M&Aの仲介手数料の相場
続いて、M&Aの仲介手数料の相場や計算方法を紹介する。
M&A仲介手数料の相場
M&Aは手続きが複雑で、デューデリジェンスなどの高度な専門知識が必要とされるため、M&A仲介会社に依頼するのが一般的だ。多くのM&A仲介会社は、「レーマン方式」と呼ばれる計算方法を採用している。

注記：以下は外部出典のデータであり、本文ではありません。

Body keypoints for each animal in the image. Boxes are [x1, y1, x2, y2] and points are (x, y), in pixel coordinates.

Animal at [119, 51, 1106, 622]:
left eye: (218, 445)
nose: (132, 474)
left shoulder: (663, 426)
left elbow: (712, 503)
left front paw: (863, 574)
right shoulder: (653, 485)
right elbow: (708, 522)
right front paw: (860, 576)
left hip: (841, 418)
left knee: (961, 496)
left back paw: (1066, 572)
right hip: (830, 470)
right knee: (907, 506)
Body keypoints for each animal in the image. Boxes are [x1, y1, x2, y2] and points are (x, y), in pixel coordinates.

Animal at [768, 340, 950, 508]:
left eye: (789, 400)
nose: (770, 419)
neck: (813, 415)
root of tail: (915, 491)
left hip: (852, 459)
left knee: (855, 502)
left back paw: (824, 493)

レーマン方式では、売却代金に一定の手数料率を乗じて計算する。つまり、売却代金が高くなるほど、M&A仲介会社に支払う手数料も増える。これは、売却代金が高くなるほど、M&Aの複雑性や専門性が増すことやリスクが大きくなることに起因する。
レーマン方式の売却代金ごとの手数料率は次の通りだ。
M&Aでは、仲介手数料を複数回に分けて支払うのが一般的だ。支払うタイミングは、「着手金+成功報酬」「着手金+中間金+成功報酬」「成功報酬のみ」など、M&A仲介会社によって異なる。
基本的に、着手金はM&A仲介契約を結んだ時点で支払い、成功報酬はM&Aが成功した時点で支払う。相談に関しては、無料で請け負うM&A仲介会社がほとんどだ。

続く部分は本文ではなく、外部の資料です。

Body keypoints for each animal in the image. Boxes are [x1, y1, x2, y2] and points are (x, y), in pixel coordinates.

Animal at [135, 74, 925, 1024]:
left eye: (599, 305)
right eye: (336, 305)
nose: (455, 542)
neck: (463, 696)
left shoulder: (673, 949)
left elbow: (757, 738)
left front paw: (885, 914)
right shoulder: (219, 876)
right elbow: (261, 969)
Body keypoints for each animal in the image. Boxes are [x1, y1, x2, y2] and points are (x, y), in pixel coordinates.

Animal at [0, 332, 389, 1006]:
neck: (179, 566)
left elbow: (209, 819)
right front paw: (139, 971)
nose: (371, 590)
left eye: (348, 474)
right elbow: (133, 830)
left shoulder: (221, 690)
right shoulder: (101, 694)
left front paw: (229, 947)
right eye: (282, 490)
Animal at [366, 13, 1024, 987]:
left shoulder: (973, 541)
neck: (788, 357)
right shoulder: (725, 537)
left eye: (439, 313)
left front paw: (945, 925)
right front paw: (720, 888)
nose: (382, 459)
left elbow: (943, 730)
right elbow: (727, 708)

なお、経営者からすると「成功報酬のみ」の方がメリットを感じるかもしれないが、「着手金0円」には意外なデメリットもある。「着手金0円」だと、M&A仲介会社は無報酬で候補先を探さなければならないため、多少強引にでもM&Aを成立させようとすることもある。
仲介手数料だけでなく、M&A仲介会社のスタンスや担当者の人柄も見極め、総合的に判断することが大切だ。
M&A仲介手数料は必要経費と割り切る
M&Aの実施にあたり、M&A仲介会社に手数料を支払うくらいなら、自分で候補先を探してM&Aを進めたいと考える経営者もいる。

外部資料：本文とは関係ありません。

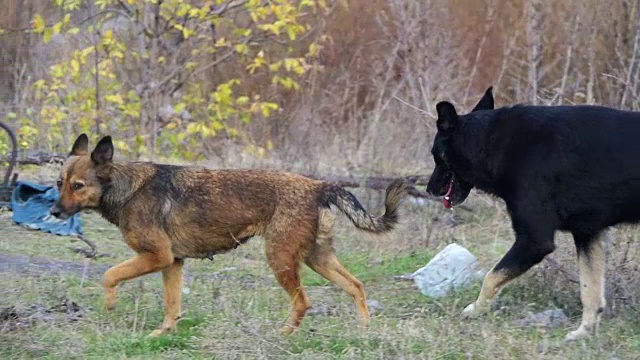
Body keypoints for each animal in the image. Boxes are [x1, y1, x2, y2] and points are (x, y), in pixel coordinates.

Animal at [51, 134, 410, 336]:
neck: (125, 189)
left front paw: (110, 306)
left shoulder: (157, 257)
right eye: (59, 182)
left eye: (78, 186)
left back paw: (283, 335)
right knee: (356, 287)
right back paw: (364, 332)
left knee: (303, 302)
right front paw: (162, 334)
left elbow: (109, 275)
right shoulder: (173, 263)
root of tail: (320, 185)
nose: (53, 212)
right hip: (317, 259)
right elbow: (171, 305)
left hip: (281, 260)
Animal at [428, 87, 640, 340]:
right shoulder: (587, 234)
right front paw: (583, 333)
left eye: (435, 154)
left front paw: (476, 309)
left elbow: (491, 277)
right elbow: (590, 291)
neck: (491, 143)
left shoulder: (535, 240)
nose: (428, 189)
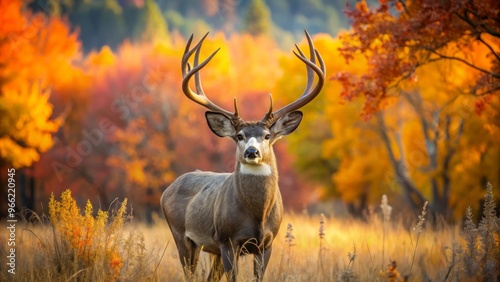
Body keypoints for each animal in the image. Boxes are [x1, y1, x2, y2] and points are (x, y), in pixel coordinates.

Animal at [160, 30, 324, 282]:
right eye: (239, 135)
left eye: (267, 135)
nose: (251, 152)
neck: (256, 216)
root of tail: (167, 190)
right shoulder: (227, 240)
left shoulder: (267, 243)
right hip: (183, 236)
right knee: (190, 273)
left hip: (212, 249)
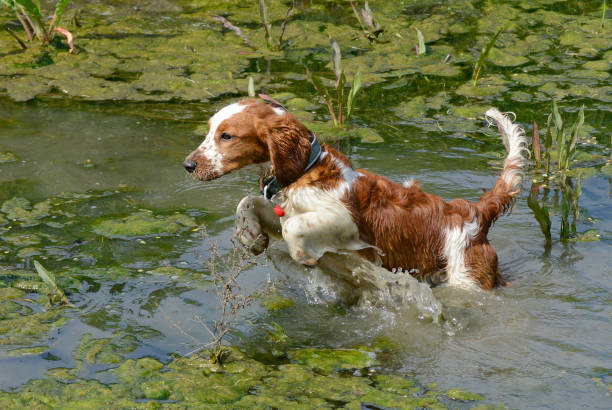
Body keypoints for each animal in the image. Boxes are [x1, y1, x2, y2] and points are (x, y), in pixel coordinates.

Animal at [184, 98, 528, 292]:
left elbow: (294, 228)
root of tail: (476, 212)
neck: (306, 171)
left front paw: (304, 256)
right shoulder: (285, 208)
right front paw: (251, 236)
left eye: (227, 136)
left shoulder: (345, 221)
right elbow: (251, 204)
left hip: (467, 281)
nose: (188, 165)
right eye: (210, 130)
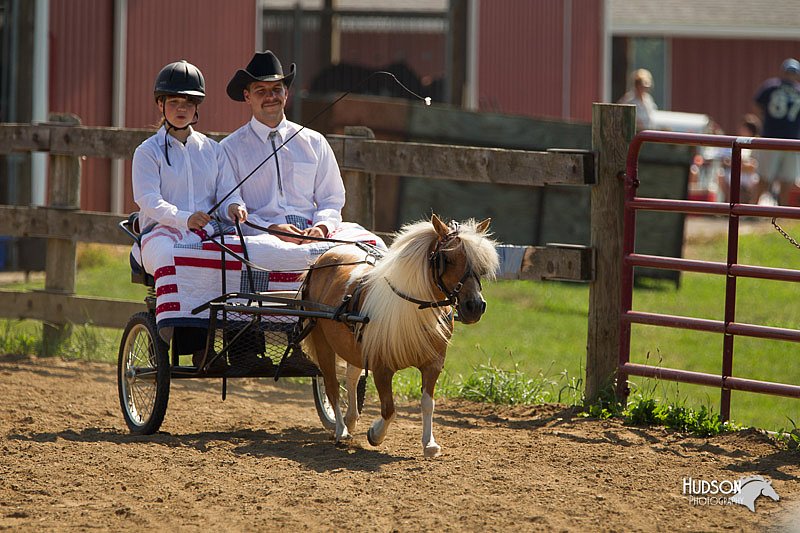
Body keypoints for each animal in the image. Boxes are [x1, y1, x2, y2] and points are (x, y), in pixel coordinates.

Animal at [302, 214, 496, 456]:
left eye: (481, 264)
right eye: (447, 259)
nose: (475, 307)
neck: (413, 310)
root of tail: (325, 257)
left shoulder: (433, 364)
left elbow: (427, 403)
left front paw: (429, 444)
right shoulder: (382, 368)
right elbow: (389, 409)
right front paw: (375, 434)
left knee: (352, 377)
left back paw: (351, 419)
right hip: (322, 341)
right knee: (332, 385)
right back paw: (341, 430)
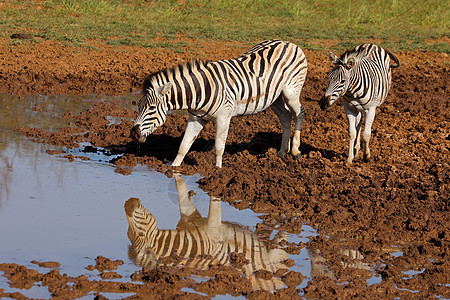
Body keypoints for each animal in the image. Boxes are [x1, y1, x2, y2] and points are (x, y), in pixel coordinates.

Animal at [125, 172, 290, 292]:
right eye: (128, 234)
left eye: (140, 234)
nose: (127, 204)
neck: (190, 243)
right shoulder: (187, 219)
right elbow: (182, 194)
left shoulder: (213, 228)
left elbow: (214, 202)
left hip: (276, 255)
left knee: (281, 241)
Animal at [128, 39, 308, 169]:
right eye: (138, 107)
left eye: (151, 108)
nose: (134, 134)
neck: (200, 91)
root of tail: (288, 43)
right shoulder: (196, 118)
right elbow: (183, 146)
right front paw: (173, 169)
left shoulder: (224, 117)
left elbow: (219, 148)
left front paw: (218, 173)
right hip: (274, 99)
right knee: (286, 117)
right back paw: (281, 153)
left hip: (291, 92)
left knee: (300, 113)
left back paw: (295, 151)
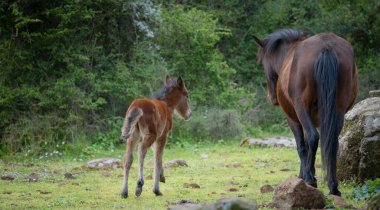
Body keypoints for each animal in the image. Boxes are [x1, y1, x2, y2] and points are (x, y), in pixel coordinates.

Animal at [254, 28, 358, 195]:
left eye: (263, 65)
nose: (272, 98)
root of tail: (326, 46)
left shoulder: (293, 119)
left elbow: (302, 146)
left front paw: (304, 176)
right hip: (338, 111)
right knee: (332, 143)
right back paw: (333, 186)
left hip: (301, 109)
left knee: (313, 137)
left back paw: (311, 179)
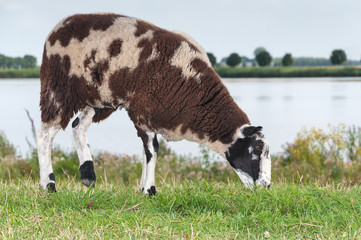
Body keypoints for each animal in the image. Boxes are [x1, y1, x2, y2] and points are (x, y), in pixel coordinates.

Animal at [38, 13, 270, 194]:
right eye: (258, 147)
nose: (267, 187)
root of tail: (59, 26)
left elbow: (146, 150)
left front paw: (142, 188)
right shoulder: (144, 111)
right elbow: (153, 150)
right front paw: (149, 189)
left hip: (100, 98)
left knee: (78, 127)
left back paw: (88, 175)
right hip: (59, 89)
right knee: (45, 134)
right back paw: (48, 184)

しかし、M&Aは専門性の高い分野であり、弁護士や税理士であってもM&Aの実務経験があるとは限らない。M&Aの実務経験が豊富な、財務や法務の専門家を自ら探すのは至難の業だ。
M&A仲介会社なら、実務経験が豊富な専門家と提携しているため、専門家の手配も一任できる。
また、M&Aでは利害関係が発生するため、売り手・買い手だけで交渉を進めていると、トラブルが生じてしまうケースも少なくない。トラブルによってM&Aが中断すれば、また一から候補先探しをしなければならない。
M&A仲介会社に依頼することで、トラブル発生のリスクを回避し、M&Aが成功する確率を上げられるだろう。その意味では、M&A仲介会社に支払う手数料を、M&Aを成功させる必要経費と割り切る視点も大切だ。